:: THE DATA ::

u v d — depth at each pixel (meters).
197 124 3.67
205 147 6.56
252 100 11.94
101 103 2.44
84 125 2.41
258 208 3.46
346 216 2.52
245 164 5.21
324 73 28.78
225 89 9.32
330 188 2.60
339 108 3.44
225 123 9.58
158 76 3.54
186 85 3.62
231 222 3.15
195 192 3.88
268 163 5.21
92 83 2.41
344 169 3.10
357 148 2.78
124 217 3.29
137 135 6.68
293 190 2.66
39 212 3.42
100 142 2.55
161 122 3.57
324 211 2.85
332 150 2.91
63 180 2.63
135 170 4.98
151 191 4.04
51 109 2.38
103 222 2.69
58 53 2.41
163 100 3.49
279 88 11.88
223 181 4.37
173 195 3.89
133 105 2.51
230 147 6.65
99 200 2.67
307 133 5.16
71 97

:::

## EXERCISE BRIEF
The output should be exactly the lines above from the line containing "101 103 2.44" to the line containing "230 147 6.65", inclusive, with no other lines.

## YOUR RESPONSE
101 103 2.44
84 125 2.41
258 208 3.46
346 216 2.52
245 164 5.21
324 73 28.78
225 89 9.32
330 188 2.60
339 108 3.44
225 123 9.58
158 76 3.54
186 85 3.62
231 222 3.15
195 192 3.88
268 163 5.21
92 83 2.41
344 169 3.10
357 148 2.78
124 217 3.29
137 135 6.68
293 190 2.66
39 212 3.42
100 142 2.55
161 122 3.57
324 211 2.85
332 150 2.91
63 180 2.63
135 170 4.98
151 191 4.04
51 109 2.38
103 222 2.69
58 53 2.41
163 100 3.49
279 88 11.88
223 181 4.37
173 195 3.89
133 105 2.51
230 147 6.65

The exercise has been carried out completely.